Lone Star Technologies was another company that announced earnings would be lower than expected due to higher steel prices. The manufacturer of tubing used in oilfields said that its steel cost rose 20% from last year and will cause earnings per share to be $0.85 to $0.95 per share compared to analysts' forecasts of $1.35.

Last week, Pulte announced that its Las Vegas operations experienced a dramatic slowdown and would earn less than analysts' estimates. This week MDC Holdings reported third quarter earnings that showed much stronger results. Earnings per share advanced over 50% on a 28% increase in revenues. Gross margins increased 340 basis points to 28.2% driven by a $33,000 increase in the average selling price. The company did say the Vegas orders were about half what they were last year, but remained "healthy."

A few restaurants have reported third quarter earnings this week. MCD reported another strong quarter with sales advancing 10.1% from the third quarter last year. US same store sales increased 8.5% during the third quarter. The quarter ended especially strong as September same store sales were up 10.6%. Currency did play a factor in total sales as sales grew a more meager 6.6% during the third quarter. Sonic reported 8.8% same store sales and EPS growth of 16%. CEC Entertainment experienced a 36% increase in earnings per share, while only showing a 0.7% increase in same store sales.

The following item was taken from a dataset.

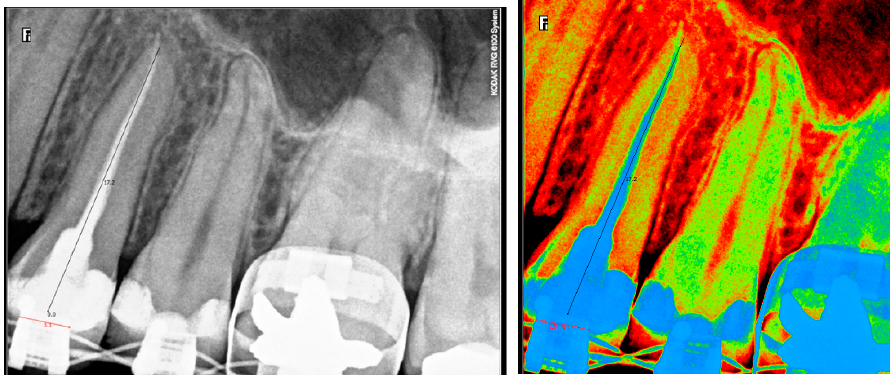
Figure 4. Digital measurement of radiological length using IPRs.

Gannett said that despite a $50 per ton announced price increase, transaction prices have barely moved. However, it did say that its pricing was 10% more than last year. Daily publisher consumption trending below year-ago levels. The advertising environment improved throughout the third quarter led by a 20% increase in employment and 14% increase in real estate. On the local level, furniture, health, financial, and home improvement were strong. Department stores, entertainment, grocery, and telecom was weak. Classified advertising increased 12% led by help wanted (+20.4%) and real estate (+14.1%). Automotive advertising fell 2.1%. Forty-four percent of its papers saw employment advertising increase by double-digits. Conversely, nationally, auto was up over 20%. The company attributed the large discrepancy by saying auto dealers are not as optimistic as the manufacturers. The company concluded its conference call presentation by saying that the economic recovery will be choppy and less robust than earlier predictions.

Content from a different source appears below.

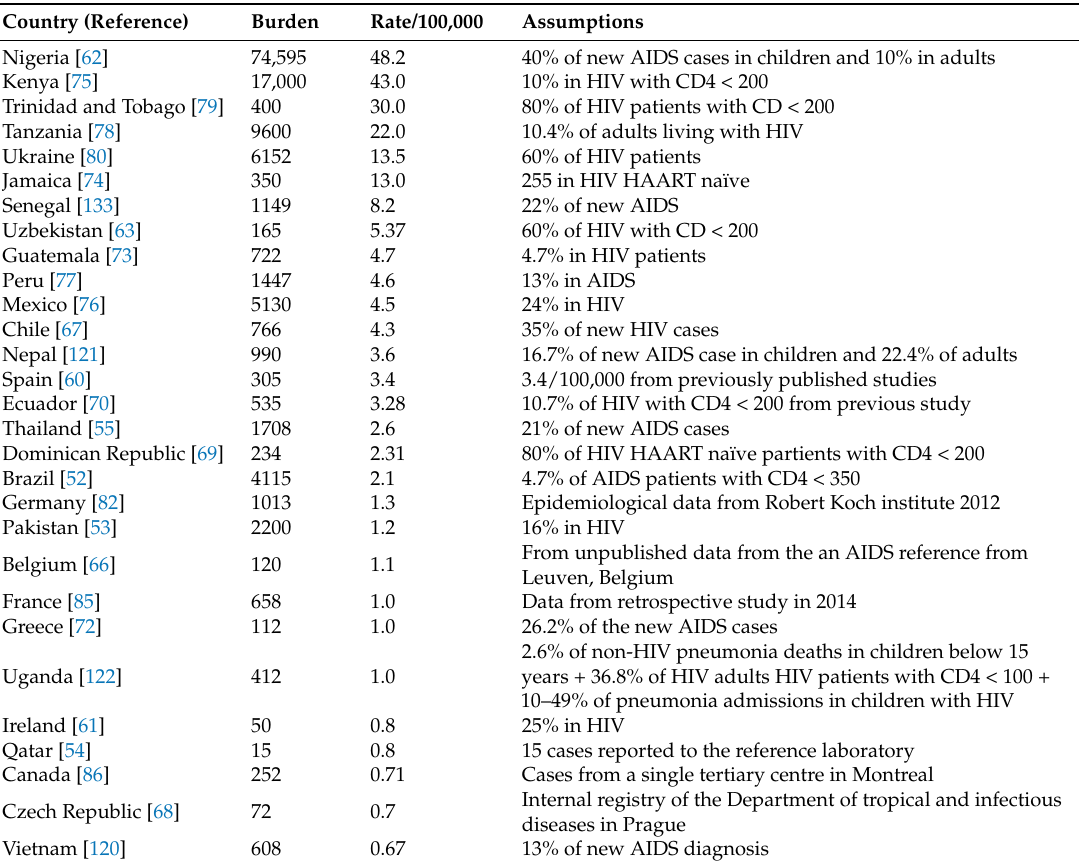
Table 4. Estimated burden of Pneumocystitis jirovecii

The New York Times reported September revenue this week that revealed that there has been little improvement from last year. Advertising revenue increased 2% with strength coming from telecommunications, national automotive, international fashion and technology. Countering what Gannett said, the New York Times saw growth in department store advertising, but weakness in help-wanted and real estate.

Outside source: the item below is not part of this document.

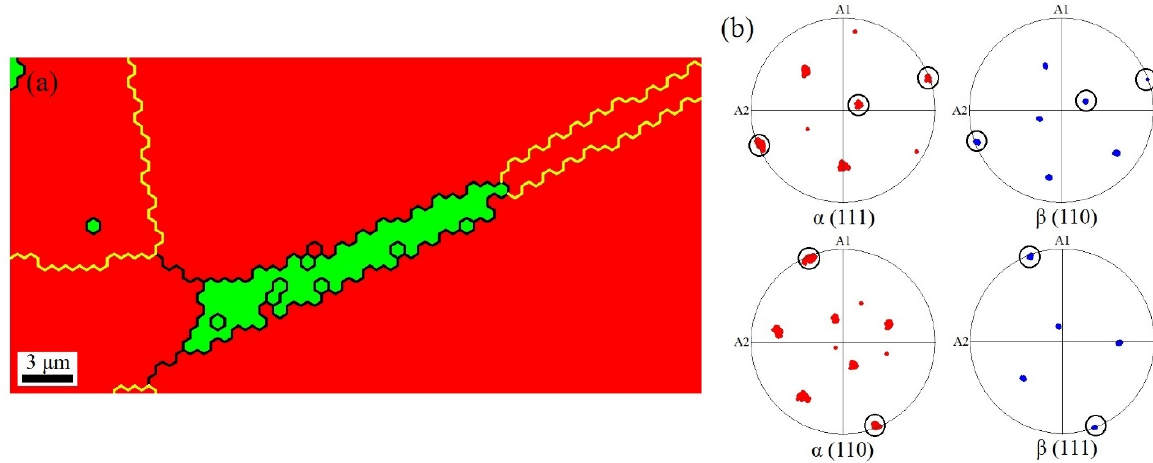
Figure 6. ( a ) Formation of β phase at Σ 3 twins boundaries at higher magnifications. ( b ) (110) and (111) pole figures of α and β (formed at Σ 3 twins boundaries) phases near the interfacial areas.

While the two newspaper companies experienced different results from the retail sector, the latest tally from the ISCS shows that retail sales increased 0.5% from the previous week, but the year-over-year increase dropped to 2.4% from 2.6% last week. Another indication that retail sales are lackluster was the earnings pre-announcement from Jones Apparel Group. The clothier lowered third quarter guidance from a range of $0.80 to $0.84 per share to $0.75 to $0.77 per share. It lowered fourth quarter earnings more substantially, from a range between $0.56 and $0.59 to between $0.40 and $0.45. The company cited consumer confidence, employment and of course the hurricanes as reasons for the weakness.

The number of pre-announcements over the past couple weeks has accelerated. The ratio of negative pre-announcements over positive announcements has increased to 2.1 from 2.0 at the beginning of the month and only 1.8 at the beginning of August. Earnings growth estimates have slipped to 13.0%, down from 13.8% at the beginning of October. Only about 10% of the S&P 500 has reported third quarter earnings. As the rest of the companies report earning over the next two weeks, investors should gain more clarity on business conditions and the prospects for the rest of the year.